Bir dakika sonrasında oğlan yanına geri gelmişti. Tam geçip gidecekti ki… durakladı. Beypazarı Mutlu Son Kahverengi gözleri genç adamın gözleriyle kesişti. Kararsız gibiydi. Bir ihtimal ki bir şey söyleki­mek istiyordu ama genç adamın ciddi bakışlarından çekini­yordu.

“Şimdi… kızgınsın!” dedi sonunda cesaretini toplamış bir şekilde. Adamın koyu gözleri hafifçeçe kısıldı. Çocuk gene de geri adım atmadı. Hafif bir nefes aldı. “O… dün­yanın en merhametli… en şahane kız evladıdır!” diye ekledi usulca. Yaşma gore ciddi bir duruşu vardı.

Delikanlıın bir kaşı hafifçe kalktı. Yanak kasları da oy­namıştı sinirli bir halde. Yanıt vermesine gerek kalma­dan çocuk kendisini toparladı. Hemen yanından uzaklaştı.

Beypazarı Mutlu Son

Şahane mi?

‘ delikanlı yan gözle bahçe kapısına baktı. Çocuğun ar­dından kapı ağır ağır kapanıktı. Evliliğe ilk adımını attıği kadın, dünya­nın en şahane, en güzel hanımı olsa ne fark ederdi ki?

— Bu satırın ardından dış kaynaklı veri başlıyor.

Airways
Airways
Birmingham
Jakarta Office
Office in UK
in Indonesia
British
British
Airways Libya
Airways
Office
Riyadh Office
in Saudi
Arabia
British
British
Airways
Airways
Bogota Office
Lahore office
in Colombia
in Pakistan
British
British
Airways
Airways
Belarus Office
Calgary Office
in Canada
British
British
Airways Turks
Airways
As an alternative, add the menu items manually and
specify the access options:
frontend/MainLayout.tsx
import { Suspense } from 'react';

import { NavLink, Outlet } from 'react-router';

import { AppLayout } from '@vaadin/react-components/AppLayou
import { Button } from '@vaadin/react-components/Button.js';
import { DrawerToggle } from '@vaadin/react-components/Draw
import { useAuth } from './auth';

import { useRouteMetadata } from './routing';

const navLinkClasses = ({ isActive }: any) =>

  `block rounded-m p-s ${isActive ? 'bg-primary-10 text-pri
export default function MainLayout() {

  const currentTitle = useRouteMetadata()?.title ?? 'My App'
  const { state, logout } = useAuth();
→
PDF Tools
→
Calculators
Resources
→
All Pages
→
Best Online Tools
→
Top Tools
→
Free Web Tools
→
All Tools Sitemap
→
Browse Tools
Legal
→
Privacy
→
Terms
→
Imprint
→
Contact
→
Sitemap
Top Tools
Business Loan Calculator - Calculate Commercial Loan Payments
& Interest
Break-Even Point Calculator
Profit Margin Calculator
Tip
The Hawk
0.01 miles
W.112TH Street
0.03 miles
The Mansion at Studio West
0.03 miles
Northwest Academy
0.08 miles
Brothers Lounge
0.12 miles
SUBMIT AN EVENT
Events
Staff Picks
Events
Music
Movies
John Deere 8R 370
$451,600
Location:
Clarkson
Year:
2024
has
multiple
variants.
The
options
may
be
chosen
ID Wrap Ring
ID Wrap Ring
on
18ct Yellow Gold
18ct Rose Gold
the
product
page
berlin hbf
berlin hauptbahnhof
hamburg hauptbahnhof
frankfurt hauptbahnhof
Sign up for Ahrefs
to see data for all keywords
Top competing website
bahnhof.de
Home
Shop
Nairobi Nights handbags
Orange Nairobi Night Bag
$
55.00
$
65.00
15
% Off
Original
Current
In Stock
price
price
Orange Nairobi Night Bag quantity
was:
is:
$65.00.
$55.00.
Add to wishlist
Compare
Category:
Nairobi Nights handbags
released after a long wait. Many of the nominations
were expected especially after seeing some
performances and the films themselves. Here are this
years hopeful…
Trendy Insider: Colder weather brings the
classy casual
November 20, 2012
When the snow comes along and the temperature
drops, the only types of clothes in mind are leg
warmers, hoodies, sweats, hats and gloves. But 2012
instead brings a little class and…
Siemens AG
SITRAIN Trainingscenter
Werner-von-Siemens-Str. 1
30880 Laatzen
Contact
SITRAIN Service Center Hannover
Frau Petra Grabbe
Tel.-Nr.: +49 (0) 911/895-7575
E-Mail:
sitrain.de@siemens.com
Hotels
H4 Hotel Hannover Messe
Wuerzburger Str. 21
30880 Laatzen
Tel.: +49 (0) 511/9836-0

Döndü. Daha da asılan bir suratla, üzeri artık karla Beypazarı Mutlu Son kap­lanmaya süregelen arabasına yürüdü. Parlak gri renkli cipi­nin şoför tarafına dolanırken, sağ önde bulunan kaportaya gözü ilişti. O tarafta ciddi bir ezik vardı. Far sağlamdı fakat sinyal lambasının dışı kırılmıştı. Ampulü görünüyordu. Bu hasarın varlığı, kötü anıların canlanmasına sebep oldu. Diş­leri iyice sıkıldı. Arabanın arka kapısına gidip hemen hemen koparırcasına çekip açtı. Kabanını sert hareketlerle çıkardı. Hiç katlamaya bile gerek görmeden koltuğun üstüne fırlattı

Şimdi… kızgınsın!” dedi sonunda cesaretini toplamış bir şekilde. Adamın koyu gözleri hafifçeçe kısıldı. Çocuk gene de geri adım atmadı. Hafif bir nefes aldı. “O… dün­yanın en merhametli… en şahane kız evladıdır!” diye ekledi usulca. Yaşma gore ciddi bir duruşu vardı.

Delikanlıın bir kaşı hafifçe kalktı. Yanak kasları da oy­namıştı sinirli bir halde. Yanıt vermesine gerek kalma­dan çocuk kendisini toparladı. Hemen yanından uzaklaştı.